# What the task requires:
Nothing but the images should be left out when the entries are restated word for word.

----

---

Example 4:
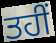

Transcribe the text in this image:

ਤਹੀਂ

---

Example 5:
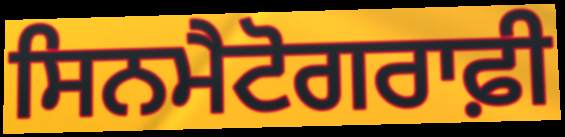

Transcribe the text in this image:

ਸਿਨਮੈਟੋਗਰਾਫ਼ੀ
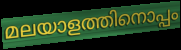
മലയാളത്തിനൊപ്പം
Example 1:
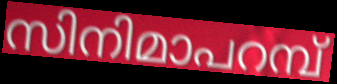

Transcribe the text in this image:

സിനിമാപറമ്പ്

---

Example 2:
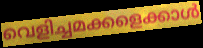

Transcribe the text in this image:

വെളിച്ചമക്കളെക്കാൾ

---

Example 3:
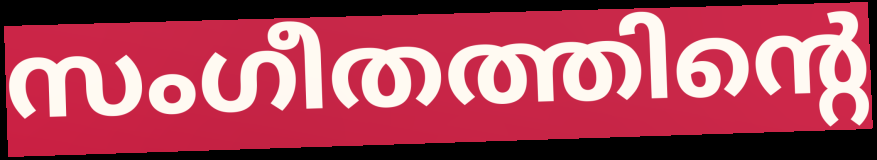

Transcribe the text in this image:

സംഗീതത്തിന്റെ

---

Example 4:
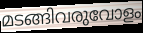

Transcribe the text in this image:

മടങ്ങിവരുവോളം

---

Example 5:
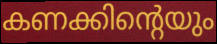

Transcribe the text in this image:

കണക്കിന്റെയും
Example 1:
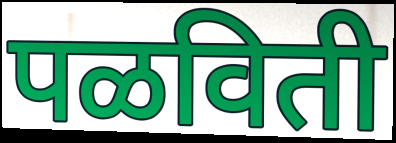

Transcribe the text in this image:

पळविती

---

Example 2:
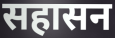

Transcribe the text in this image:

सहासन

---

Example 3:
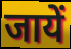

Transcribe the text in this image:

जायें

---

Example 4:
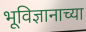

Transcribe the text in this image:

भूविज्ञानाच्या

----

# Solution to the problem:
---

Example 4:

Transcribe the text in this image:

ਤਹੀਂ

---

Example 5:

Transcribe the text in this image:

ਸਿਨਮੈਟੋਗਰਾਫ਼ੀ
മലയാളത്തിനൊപ്പം
Example 1:

Transcribe the text in this image:

സിനിമാപറമ്പ്

---

Example 2:

Transcribe the text in this image:

വെളിച്ചമക്കളെക്കാൾ

---

Example 3:

Transcribe the text in this image:

സംഗീതത്തിന്റെ

---

Example 4:

Transcribe the text in this image:

മടങ്ങിവരുവോളം

---

Example 5:

Transcribe the text in this image:

കണക്കിന്റെയും
Example 1:

Transcribe the text in this image:

पळविती

---

Example 2:

Transcribe the text in this image:

सहासन

---

Example 3:

Transcribe the text in this image:

जायें

---

Example 4:

Transcribe the text in this image:

भूविज्ञानाच्या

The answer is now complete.